> [ИСХОДНЫЙ ФРАГМЕНТ]:
....

Конечно, Мариинка эпохи Николая I служила Сталину моделью. Ведь именно Николай I продемонстрировал, как можно эффективно использовать оперу и балет для пропаганды официальной идеологии.

В Петербурге это было сделать легче из-за однородности аудитории, приближенной ко двору. В Москве публика отличалась гораздо большим демократизмом: по воспоминаниям современников, это была “толпа приезжих помещиков, купцов и разночинцев”. От имени монархии здесь выступала театральная администрация. Как цинично комментировал один из административных хозяев Большого: “Мы должны прежде всего угодить царской фамилии, затем – вкусу публики, и только в третью очередь – художественным требованиям искусства”.

Характерно, что вкус публики все-таки учитывался. Известно, что реакцией аудитории на музыкальные премьеры интересовались все русские самодержцы, хотя они, казалось бы, могли спокойно ею пренебречь. И дело здесь не только в сборах от спектаклей, хотя они тщательно подсчитывались и принимались во внимание. (Вопреки теперешним представлениям о царской щедрости, расходы были постоянно под строгим контролем, казнокрадство сурово преследовалось.) Нет, цари также хотели, чтобы “их” театры были бы интересны и публике. Это значительно облегчило бы их программу культурного диалога с обществом.

Роль Большого театра как форума встречи власти и народа была в 1930-е годы восстановлена и закреплена Сталиным. Он открыто и последовательно использовал Большой для прокламирования своих политических манифестов, облеченных в эстетическую форму. Подобным манифестом было уже упомянутое возобновление глинкинской оперы.

Такой же политический месседж несла “Валькирия” Вагнера в постановке Сергея Эйзенштейна в 1940 году, после заключения пакта с Гитлером. Еще один знаменитый пример: разгром спектакля “Дружба народов” в 1948 году знаменовал усиление послевоенной общегосударственной кампании по закручиванию идеологических гаек. Функции Большого как рупора официальной идеологии были закреплены и в постсталинскую, и в постсоветскую эпохи.

Какую роль в этом играли музыкальные звезды БТ? Интересно, что Сталин в своей трансформации Большого опирался – в отличие от царей – главным образом на дирижеров. Он лично выбирал и смещал музыкальных руководителей театра, следил за их работой с особым вниманием, не раз вызывая для приватных разговоров и объяснений.

....

> [ЗАДАНИЯ]:
1. Перепишите дословно отрезок исходного фрагмента начиная со слов «Роль Большого театра» и заканчивая словами «возобновление глинкинской оперы.».
2. Определите, соответствуют ли исходному фрагменту приведенные утверждения, и для каждого ответьте «да» или «нет», точно процитировав решающие слова фрагмента: (a) московская театральная публика была однороднее петербургской; (b) «Валькирию» Вагнера в 1940 году поставил Сергей Эйзенштейн; (c) преобразуя Большой театр, Сталин опирался главным образом на режиссеров.
3. Согласно исходному фрагменту, разгром какого спектакля произошел в 1948 году?
Выполняя задания, опирайтесь исключительно на исходный фрагмент.

> [ИСХОДНЫЕ ЗАПИСИ]:
....

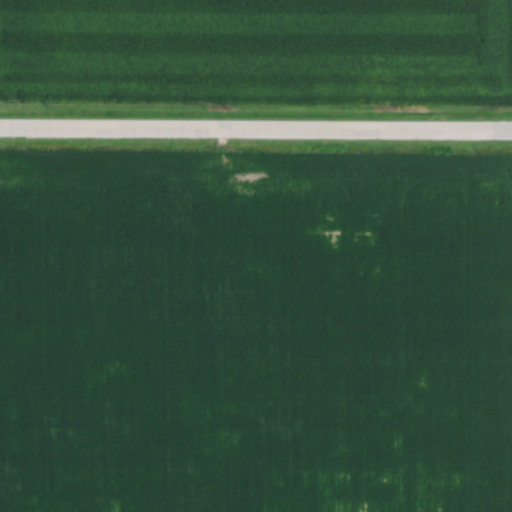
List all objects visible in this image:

....

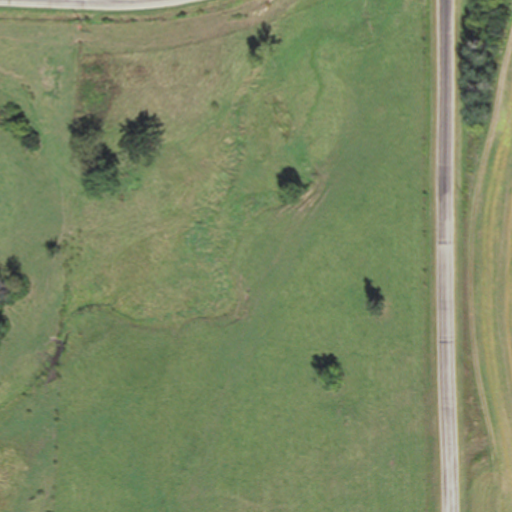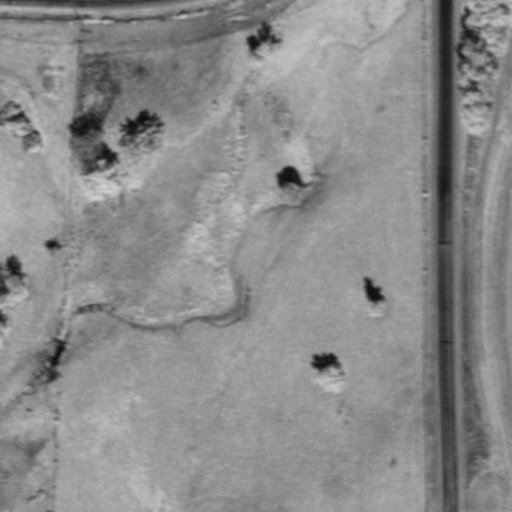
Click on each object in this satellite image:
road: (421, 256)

....

> [ОТВЕТЫ К ЗАДАНИЯМ]:
1.
Роль Большого театра как форума встречи власти и народа была в 1930-е годы восстановлена и закреплена Сталиным. Он открыто и последовательно использовал Большой для прокламирования своих политических манифестов, облеченных в эстетическую форму. Подобным манифестом было уже упомянутое возобновление глинкинской оперы.

2.
(a) Нет: «В Москве публика отличалась гораздо большим демократизмом».
(b) Да: «“Валькирия” Вагнера в постановке Сергея Эйзенштейна в 1940 году».
(c) Нет: «Сталин в своей трансформации Большого опирался – в отличие от царей – главным образом на дирижеров».

3. Спектакля «Дружба народов».